World Humanitarian Day was established by the United Nations General assembly to commemorate and pay tribute to aid workers who risk their lives to make the world a better place for people affected by war, conflict, and crises.
An estimated 65 million people last year were displaced from their homes due to conflict. As you can imagine, the situation for these displaced people is desperate. Finding food, water and shelter is a struggle. Any moment, they could become a victim of the hostilities. They face abuse and humiliation. Even children are potential recruits for becoming soldiers.
It’s not only the displaced people who face the risk. Humanitarian workers, who are trying to deliver aid and treatment, are potential targets and their aid stolen. Recently, White Helmets — Syrian volunteers trying to help civilians escape the carnage — had to rescue themselves, as the conflict there rages on.
The United Nations designated August 19 as World Humanitarian Day starting in 2008, to advocate for the safety and security of humanitarian aid workers, and for the survival, well-being and dignity of people affected by crises.
This year, on World Humanitarian Day, the United Nations and our partners are calling on all global leaders to do everything in their power to protect people caught up in conflict. Let the world know: Civilians are Not A Target.

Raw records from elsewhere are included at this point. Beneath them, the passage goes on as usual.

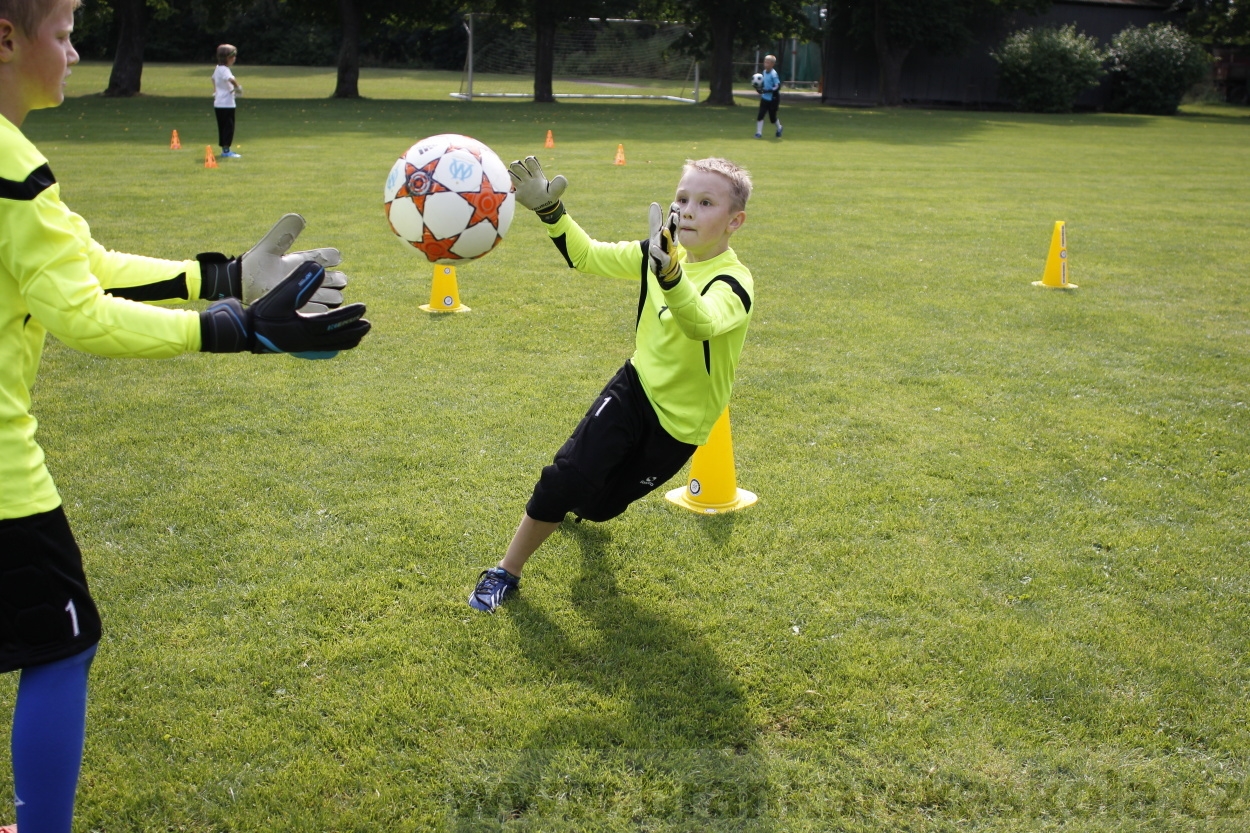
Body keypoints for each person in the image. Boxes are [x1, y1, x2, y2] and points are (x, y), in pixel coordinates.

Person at [0, 2, 371, 830]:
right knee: (63, 644)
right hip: (1, 477)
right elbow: (85, 312)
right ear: (7, 38)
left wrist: (226, 275)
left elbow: (83, 263)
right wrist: (234, 328)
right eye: (61, 35)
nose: (74, 50)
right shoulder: (12, 163)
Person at [468, 155, 755, 613]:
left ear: (734, 221)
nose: (687, 211)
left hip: (680, 427)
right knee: (564, 478)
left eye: (705, 202)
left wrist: (672, 275)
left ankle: (583, 504)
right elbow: (586, 256)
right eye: (682, 199)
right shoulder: (655, 253)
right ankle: (506, 570)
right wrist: (550, 213)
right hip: (634, 388)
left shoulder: (734, 282)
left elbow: (701, 323)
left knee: (600, 507)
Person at [212, 43, 242, 158]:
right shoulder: (225, 70)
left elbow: (213, 79)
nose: (235, 59)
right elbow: (231, 79)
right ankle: (226, 151)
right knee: (228, 127)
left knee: (223, 126)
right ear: (228, 58)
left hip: (219, 103)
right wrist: (237, 87)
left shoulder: (218, 68)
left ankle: (225, 149)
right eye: (233, 56)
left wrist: (216, 91)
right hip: (227, 104)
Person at [755, 54, 782, 139]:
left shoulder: (773, 74)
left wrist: (769, 90)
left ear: (772, 64)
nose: (765, 64)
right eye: (765, 62)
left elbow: (777, 86)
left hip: (773, 99)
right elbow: (763, 84)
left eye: (768, 62)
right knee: (760, 115)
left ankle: (779, 128)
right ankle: (758, 133)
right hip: (764, 98)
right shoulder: (763, 72)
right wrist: (760, 89)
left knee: (772, 118)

- António Guterres, UN Secretary-General
To that end, the 2018 WHD #NotATarget campaign encourages everyone to stop and think about those who are displaced and those who help them. Please use that hashtag to spread the message to your friends and followers on social media and help protect civilians in conflicts around the world.
Recent Tweets have outlined some of the issues coming to the forefront with this campaign:
Drinking water systems are #NotATarget
Civilians = #NotATarget
Aid workers = #NotATarget
Health workers, patients, facilities and supplies = #NotATarget
Children are #NotATarget
Identity for Displaced Persons
One aspect that makes the lives of displaced people even harder is the fact that, in many cases, they don’t have ID. In the rush to escape for their lives it’s easy to misplace or lose their identity documents.
For people in conflict zones, there’s often no official ID in any case. As government issued ID such as birth certificate, passport, driver’s license, or national ID card is generally the root identity document, with no official government there is no official ID.
Without ID, the ability to deliver services is hampered. Even though these people face the most extreme of situations, there are still people who don’t think twice of trying to exploit the situation and try to redirect aid to themselves.
This lack of ID compounds the problem of determining refugee status and trying to make a new life for themselves. No country wants to accept terrorist threats into their country, so lack of ID slows and complicates the vetting process.
Even when the refugee gets into a country, they face problems in getting employment, getting bank accounts and getting services all because they can’t prove who they are.
Trulioo’s mission is to provide verifiable identities for the entire global population, including displaced persons. While perhaps these groups are the hardest to deliver identity services to, their need is dire. As we work with data providers around the globe to provide the most complete and accurate identity data to our clients, we will pay special attention to those with the greatest of needs.